*** Opening Records for this task ***

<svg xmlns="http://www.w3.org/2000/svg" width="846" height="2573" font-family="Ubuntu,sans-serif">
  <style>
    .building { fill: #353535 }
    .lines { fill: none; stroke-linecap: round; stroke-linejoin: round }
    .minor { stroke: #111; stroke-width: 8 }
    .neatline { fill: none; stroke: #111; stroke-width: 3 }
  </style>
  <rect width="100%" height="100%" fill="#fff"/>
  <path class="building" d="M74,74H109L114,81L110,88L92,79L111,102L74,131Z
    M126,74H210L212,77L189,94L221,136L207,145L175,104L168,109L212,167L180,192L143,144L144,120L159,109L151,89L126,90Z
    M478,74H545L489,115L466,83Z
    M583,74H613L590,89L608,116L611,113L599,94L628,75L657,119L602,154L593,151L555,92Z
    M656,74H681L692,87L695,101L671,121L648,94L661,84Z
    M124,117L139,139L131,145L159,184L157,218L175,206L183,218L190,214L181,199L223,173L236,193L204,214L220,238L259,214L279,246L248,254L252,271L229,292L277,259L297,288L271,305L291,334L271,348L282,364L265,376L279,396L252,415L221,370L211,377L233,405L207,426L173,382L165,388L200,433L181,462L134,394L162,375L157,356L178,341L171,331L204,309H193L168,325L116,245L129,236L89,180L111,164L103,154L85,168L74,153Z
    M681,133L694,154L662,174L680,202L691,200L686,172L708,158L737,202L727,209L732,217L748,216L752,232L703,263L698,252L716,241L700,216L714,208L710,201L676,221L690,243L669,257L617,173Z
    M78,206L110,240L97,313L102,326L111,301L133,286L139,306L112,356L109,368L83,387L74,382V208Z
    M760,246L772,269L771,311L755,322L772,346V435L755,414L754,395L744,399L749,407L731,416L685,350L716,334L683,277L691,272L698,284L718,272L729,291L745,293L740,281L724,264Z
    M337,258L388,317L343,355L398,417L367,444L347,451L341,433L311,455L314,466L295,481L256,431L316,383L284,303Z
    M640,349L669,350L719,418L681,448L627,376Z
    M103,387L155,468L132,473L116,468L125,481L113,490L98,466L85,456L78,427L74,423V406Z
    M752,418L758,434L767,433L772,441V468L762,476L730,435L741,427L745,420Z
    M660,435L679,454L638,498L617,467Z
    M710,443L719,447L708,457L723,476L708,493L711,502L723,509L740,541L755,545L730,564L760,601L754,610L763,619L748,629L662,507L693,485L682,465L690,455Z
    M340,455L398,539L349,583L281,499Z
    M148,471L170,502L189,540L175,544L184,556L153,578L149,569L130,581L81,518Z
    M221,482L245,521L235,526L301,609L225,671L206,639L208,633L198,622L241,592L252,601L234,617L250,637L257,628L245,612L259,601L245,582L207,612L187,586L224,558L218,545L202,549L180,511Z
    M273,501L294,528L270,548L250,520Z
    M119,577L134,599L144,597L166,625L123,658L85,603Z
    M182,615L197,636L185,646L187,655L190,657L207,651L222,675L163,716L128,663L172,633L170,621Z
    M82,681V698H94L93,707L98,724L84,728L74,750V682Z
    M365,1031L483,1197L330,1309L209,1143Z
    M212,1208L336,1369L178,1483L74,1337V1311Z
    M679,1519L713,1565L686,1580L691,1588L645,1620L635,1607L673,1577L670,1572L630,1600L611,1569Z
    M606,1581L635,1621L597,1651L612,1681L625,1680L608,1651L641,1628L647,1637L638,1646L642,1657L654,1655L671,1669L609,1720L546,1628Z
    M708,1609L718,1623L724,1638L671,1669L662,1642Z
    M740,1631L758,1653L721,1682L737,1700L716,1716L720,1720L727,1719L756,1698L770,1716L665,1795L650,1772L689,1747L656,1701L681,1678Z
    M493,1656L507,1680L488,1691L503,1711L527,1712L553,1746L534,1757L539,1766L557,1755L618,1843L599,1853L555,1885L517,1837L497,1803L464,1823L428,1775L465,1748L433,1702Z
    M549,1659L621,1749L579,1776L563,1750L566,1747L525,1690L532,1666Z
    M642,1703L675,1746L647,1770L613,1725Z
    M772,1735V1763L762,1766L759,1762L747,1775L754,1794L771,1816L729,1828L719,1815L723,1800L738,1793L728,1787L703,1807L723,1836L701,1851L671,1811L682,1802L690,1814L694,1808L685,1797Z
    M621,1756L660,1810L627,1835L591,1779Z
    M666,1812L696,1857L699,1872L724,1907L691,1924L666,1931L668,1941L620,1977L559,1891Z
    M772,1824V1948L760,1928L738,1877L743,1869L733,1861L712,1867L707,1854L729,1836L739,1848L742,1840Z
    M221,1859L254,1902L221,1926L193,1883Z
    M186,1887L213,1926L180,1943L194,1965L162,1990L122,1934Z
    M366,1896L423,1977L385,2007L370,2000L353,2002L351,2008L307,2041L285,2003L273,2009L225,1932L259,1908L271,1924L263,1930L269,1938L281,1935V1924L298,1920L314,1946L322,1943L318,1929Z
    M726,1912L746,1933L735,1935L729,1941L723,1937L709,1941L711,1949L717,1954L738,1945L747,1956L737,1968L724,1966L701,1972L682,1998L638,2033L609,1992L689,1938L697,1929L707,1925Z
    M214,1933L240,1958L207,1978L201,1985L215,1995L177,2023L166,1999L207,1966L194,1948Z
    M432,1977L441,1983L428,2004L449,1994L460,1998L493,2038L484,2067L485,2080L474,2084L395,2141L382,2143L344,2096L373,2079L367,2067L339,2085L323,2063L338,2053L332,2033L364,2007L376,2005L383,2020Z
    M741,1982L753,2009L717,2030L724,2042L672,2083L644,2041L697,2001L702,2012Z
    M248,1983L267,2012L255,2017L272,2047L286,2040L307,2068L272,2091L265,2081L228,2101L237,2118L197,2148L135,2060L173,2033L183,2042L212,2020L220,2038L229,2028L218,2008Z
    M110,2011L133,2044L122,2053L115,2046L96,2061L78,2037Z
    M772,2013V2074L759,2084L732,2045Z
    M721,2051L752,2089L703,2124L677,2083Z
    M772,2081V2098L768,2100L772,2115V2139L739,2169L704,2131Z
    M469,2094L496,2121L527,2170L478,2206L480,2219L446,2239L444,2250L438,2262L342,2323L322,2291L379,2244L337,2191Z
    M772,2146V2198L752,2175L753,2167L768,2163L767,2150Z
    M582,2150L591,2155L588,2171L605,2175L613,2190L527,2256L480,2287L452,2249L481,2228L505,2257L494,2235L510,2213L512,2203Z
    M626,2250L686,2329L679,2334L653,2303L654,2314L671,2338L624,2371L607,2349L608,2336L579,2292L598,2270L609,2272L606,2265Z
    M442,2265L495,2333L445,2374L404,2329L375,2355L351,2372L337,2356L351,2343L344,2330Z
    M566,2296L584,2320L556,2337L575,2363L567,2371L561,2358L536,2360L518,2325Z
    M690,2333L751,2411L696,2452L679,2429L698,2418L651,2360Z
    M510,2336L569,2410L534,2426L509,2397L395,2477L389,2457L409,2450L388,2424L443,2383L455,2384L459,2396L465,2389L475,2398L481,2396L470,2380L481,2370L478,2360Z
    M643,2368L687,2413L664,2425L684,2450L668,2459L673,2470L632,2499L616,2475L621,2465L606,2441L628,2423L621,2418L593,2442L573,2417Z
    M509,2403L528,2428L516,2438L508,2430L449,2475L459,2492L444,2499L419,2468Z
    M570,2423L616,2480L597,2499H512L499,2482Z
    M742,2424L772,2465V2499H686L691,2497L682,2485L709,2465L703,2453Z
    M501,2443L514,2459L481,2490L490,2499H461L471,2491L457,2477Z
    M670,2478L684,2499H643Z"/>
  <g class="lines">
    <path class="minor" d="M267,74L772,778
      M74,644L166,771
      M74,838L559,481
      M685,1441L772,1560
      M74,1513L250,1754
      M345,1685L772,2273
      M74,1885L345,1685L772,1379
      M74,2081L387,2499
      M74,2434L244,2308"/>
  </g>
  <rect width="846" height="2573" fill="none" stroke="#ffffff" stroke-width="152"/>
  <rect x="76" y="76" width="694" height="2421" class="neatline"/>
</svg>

*** Closing Records for this task ***

Exercise brief: Give back exactly the lines from the one that contains "M74,1885L345,1685L772,1379" to the end of the data above, both of those lines included.

Task solution:
      M74,1885L345,1685L772,1379
      M74,2081L387,2499
      M74,2434L244,2308"/>
  </g>
  <rect width="846" height="2573" fill="none" stroke="#ffffff" stroke-width="152"/>
  <rect x="76" y="76" width="694" height="2421" class="neatline"/>
</svg>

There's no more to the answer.